Founder and President of the Center for Work-Life Policy Sylvia Ann Hewlett says workers today want careers with pride and purpose. Here is a blueprint for the office of the future.
Silvia Hewlett: What we found in this research, and we did all kinds of strategy sessions, focus groups and interviews with talent managers, there were eight things you could do to pump up morale and massively improve motivation and actually figure out how to retain and fully utilize the talent you have. They range from involving them in recreating pride and purpose, in terms of the mission of your company.
In some of the our more broken sectors, just think of financial services for instance, there's a tremendous sense that the entire business model is broken, and where do you go next for robust profits? But if you're also been frozen out and not talked and not involved in the process, you yourself don't feel any ownership in terms of where the company may or not may be going. Involving your top talent in the restructuring, refocusing, recreation of purpose and mission are very important.

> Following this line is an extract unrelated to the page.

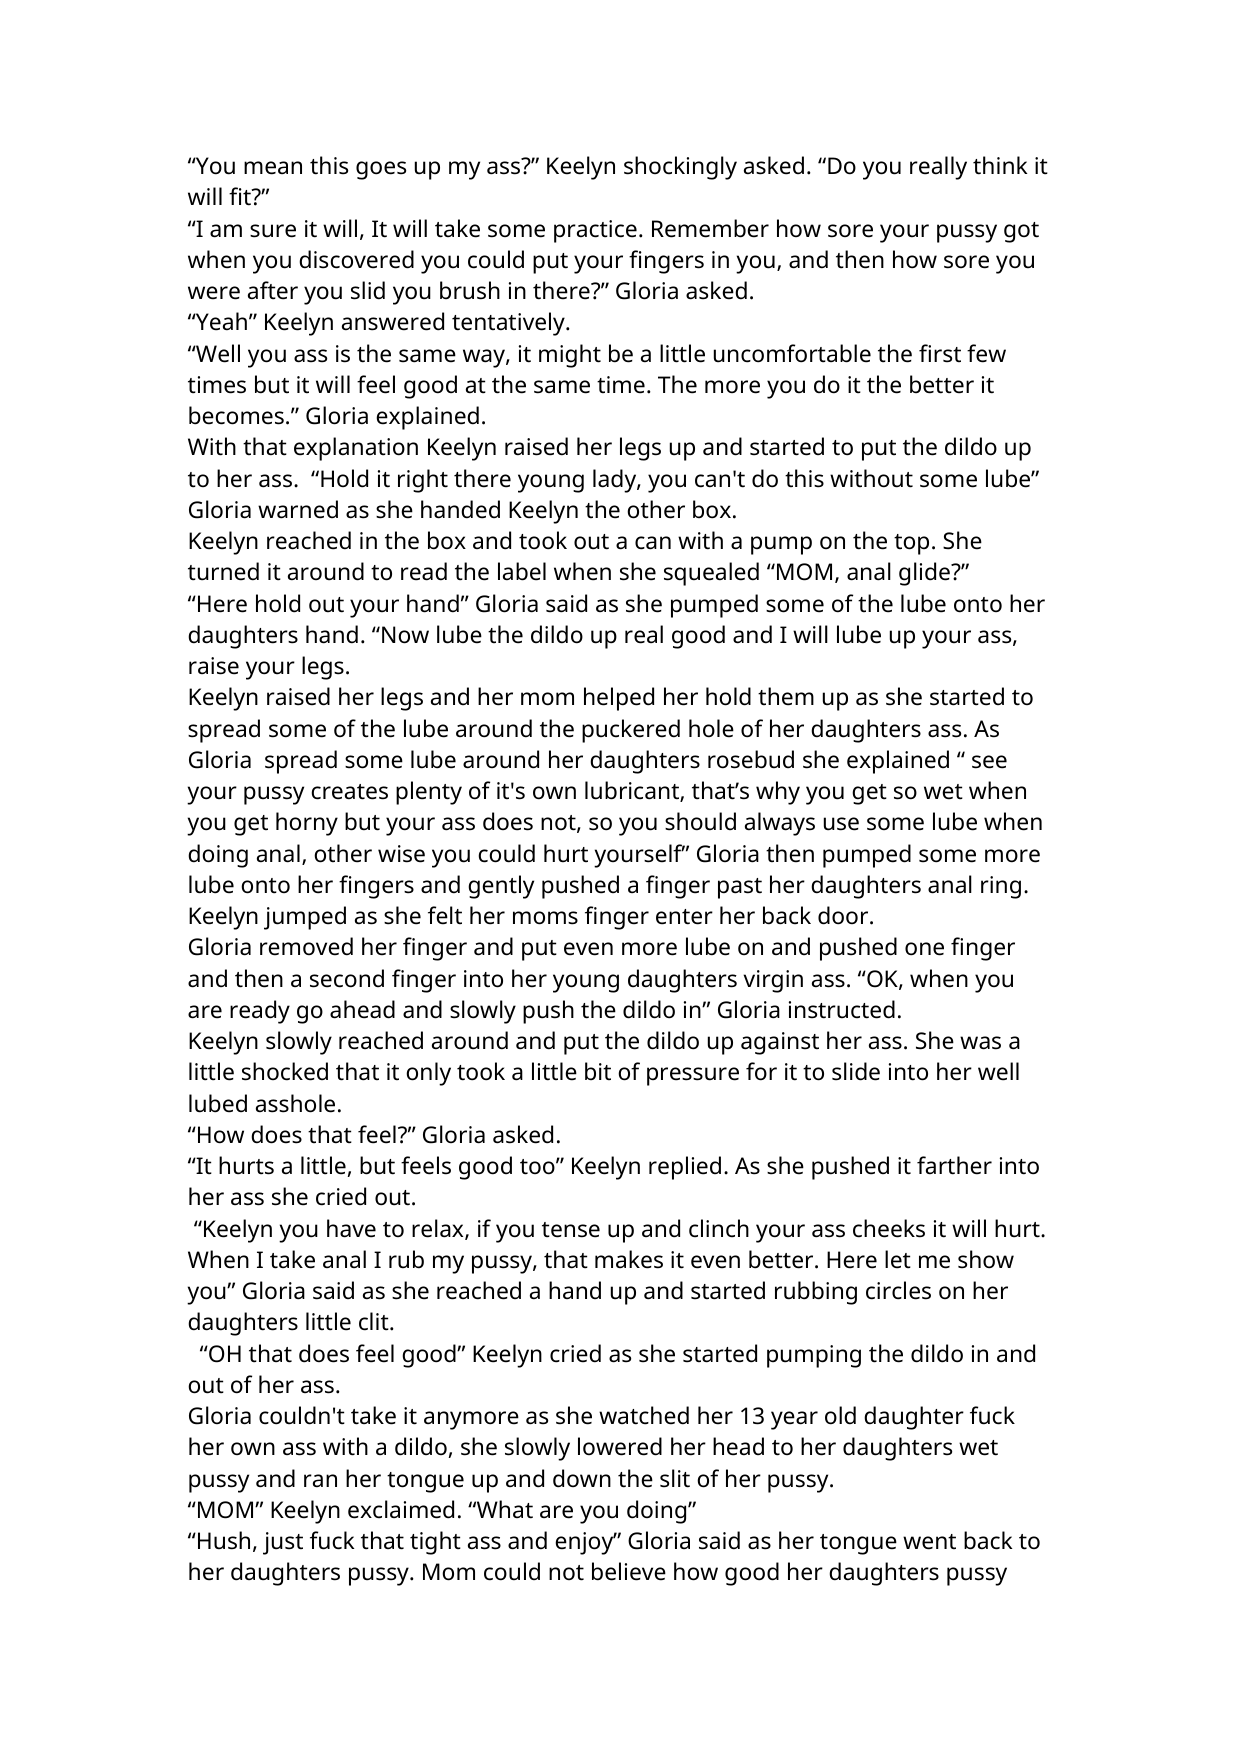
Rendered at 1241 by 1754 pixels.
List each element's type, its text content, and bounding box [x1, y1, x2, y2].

So it ranges from that to figuring out how to help people, your top people and also yourself, with the body blows. There's tremendous impact on health and well being that's gone on in this recession. We measured a lot of this, whether it's depression or compromised immune systems. There are really egregious impacts on the body that has gone on in this last 12-month period.
Ernst & Young has an amazing program called Pinnacles which is really reaching out and helping them their top professionals to work on their wellness and their vitality and resilience. And that, I think, is particularly valuable this year.
So these eight interventions, I think all of them have many case examples, they are things that companies are trying but it's about feeding the cell, restoring the spirits, knitting together the motivation of the folks that you are totally reliant on for the next stage.